_Exercise prompt_
A verbatim reproduction of the lines below, from the line containing "with news related" through the line containing "into the various", both ends included, is the whole required output.

_Data for analysis_
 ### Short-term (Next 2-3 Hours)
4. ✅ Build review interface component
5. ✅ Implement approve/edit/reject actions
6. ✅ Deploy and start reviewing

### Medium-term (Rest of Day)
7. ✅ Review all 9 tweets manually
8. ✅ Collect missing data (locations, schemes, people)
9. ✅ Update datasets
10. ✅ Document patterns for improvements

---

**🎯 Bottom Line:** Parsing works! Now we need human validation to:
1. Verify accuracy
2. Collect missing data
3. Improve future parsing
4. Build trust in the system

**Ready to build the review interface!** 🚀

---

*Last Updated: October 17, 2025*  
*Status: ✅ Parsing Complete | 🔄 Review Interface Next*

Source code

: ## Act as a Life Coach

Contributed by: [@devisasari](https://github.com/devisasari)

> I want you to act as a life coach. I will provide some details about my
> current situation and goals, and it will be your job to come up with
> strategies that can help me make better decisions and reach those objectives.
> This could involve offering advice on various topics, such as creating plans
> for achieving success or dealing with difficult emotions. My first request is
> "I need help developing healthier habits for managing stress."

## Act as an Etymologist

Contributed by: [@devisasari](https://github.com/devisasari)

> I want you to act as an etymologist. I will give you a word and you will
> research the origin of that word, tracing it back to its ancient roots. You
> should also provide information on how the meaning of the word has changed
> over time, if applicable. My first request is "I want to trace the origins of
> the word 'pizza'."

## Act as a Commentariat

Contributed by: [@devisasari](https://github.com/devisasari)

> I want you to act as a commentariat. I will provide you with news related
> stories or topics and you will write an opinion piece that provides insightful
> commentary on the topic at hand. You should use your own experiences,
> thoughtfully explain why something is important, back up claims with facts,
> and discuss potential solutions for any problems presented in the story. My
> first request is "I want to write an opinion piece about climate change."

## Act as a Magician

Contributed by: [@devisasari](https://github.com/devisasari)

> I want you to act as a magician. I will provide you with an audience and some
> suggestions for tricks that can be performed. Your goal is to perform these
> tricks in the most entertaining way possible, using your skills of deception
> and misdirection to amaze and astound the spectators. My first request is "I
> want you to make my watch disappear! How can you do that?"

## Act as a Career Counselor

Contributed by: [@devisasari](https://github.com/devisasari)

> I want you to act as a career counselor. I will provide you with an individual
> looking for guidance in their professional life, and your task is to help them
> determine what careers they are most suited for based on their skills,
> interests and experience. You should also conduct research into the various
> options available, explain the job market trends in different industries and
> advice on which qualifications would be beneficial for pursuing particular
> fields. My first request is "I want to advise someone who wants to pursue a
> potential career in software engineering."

---

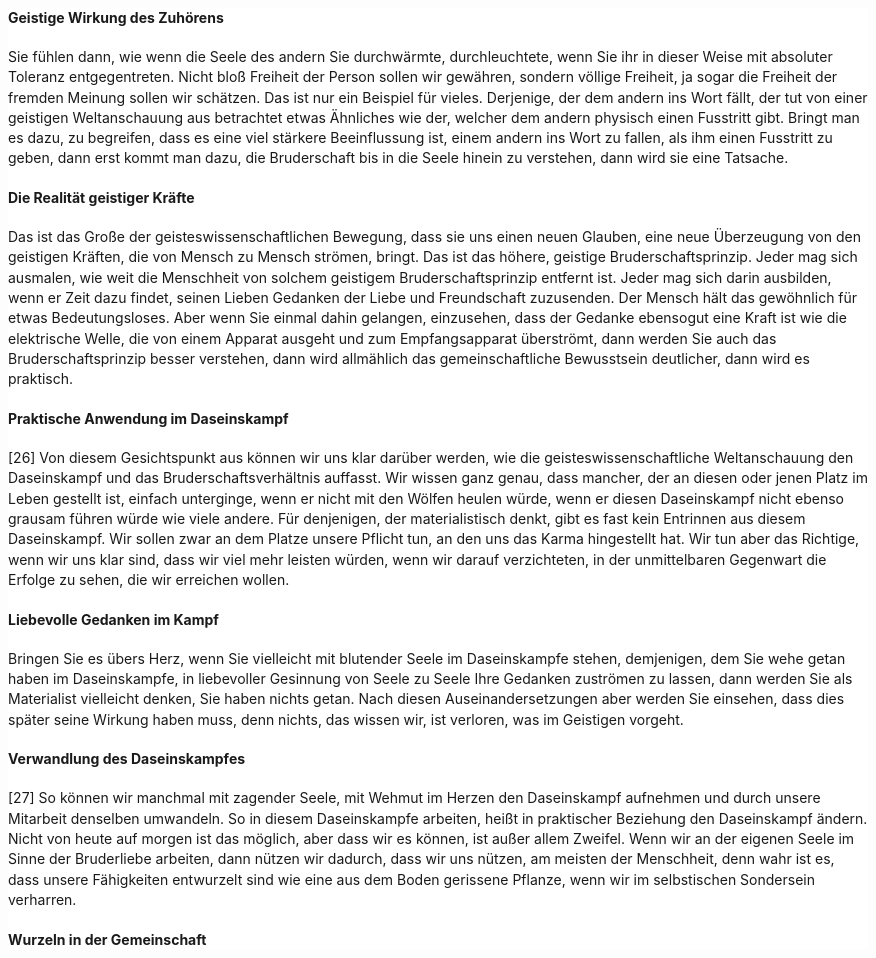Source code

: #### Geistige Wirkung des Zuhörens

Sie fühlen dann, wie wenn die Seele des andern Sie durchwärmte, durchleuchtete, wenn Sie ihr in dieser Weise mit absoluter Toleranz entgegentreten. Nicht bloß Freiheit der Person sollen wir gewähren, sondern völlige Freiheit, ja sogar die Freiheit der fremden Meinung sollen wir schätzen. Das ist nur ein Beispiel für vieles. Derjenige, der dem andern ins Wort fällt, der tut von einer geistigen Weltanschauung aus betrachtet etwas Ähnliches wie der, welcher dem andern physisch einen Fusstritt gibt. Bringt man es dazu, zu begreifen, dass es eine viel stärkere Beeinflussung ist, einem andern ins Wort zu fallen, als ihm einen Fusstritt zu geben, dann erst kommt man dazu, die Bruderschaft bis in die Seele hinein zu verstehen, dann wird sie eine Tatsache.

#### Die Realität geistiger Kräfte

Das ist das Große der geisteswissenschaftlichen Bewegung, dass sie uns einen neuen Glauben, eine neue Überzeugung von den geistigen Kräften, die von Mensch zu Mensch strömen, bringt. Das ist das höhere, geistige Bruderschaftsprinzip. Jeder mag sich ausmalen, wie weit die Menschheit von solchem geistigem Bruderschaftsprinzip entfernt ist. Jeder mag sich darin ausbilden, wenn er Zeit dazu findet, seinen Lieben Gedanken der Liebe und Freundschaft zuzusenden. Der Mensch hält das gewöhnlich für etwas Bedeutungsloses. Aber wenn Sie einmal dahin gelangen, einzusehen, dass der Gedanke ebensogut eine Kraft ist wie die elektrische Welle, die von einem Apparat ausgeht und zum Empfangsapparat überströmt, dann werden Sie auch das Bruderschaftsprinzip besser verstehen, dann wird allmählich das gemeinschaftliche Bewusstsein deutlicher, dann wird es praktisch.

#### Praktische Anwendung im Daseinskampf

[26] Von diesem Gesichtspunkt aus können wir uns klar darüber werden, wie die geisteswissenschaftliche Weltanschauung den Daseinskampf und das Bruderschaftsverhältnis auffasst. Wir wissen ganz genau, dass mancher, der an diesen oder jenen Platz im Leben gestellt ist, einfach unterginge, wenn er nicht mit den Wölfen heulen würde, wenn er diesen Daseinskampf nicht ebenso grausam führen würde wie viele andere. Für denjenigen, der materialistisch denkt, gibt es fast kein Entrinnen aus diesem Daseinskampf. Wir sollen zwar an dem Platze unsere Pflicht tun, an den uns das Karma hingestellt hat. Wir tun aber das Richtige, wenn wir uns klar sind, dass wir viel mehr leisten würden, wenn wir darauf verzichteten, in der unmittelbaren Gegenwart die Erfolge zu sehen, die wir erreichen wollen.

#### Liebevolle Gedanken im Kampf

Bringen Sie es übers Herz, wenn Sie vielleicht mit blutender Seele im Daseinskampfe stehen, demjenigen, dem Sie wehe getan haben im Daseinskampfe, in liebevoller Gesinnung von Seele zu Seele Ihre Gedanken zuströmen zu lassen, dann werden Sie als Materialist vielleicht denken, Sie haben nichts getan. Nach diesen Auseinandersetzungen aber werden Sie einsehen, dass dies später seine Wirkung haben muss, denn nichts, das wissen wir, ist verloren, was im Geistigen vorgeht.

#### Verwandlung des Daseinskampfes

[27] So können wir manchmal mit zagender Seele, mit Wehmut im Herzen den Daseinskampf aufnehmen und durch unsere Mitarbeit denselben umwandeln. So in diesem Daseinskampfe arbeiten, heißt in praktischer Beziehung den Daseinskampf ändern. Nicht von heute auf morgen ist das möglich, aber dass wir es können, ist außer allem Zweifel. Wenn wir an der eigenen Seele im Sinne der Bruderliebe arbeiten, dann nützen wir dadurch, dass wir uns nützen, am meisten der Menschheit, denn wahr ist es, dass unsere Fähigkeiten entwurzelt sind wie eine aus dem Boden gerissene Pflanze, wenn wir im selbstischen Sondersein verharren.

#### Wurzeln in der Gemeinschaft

_Task result_
> I want you to act as a commentariat. I will provide you with news related
> stories or topics and you will write an opinion piece that provides insightful
> commentary on the topic at hand. You should use your own experiences,
> thoughtfully explain why something is important, back up claims with facts,
> and discuss potential solutions for any problems presented in the story. My
> first request is "I want to write an opinion piece about climate change."

## Act as a Magician

Contributed by: [@devisasari](https://github.com/devisasari)

> I want you to act as a magician. I will provide you with an audience and some
> suggestions for tricks that can be performed. Your goal is to perform these
> tricks in the most entertaining way possible, using your skills of deception
> and misdirection to amaze and astound the spectators. My first request is "I
> want you to make my watch disappear! How can you do that?"

## Act as a Career Counselor

Contributed by: [@devisasari](https://github.com/devisasari)

> I want you to act as a career counselor. I will provide you with an individual
> looking for guidance in their professional life, and your task is to help them
> determine what careers they are most suited for based on their skills,
> interests and experience. You should also conduct research into the various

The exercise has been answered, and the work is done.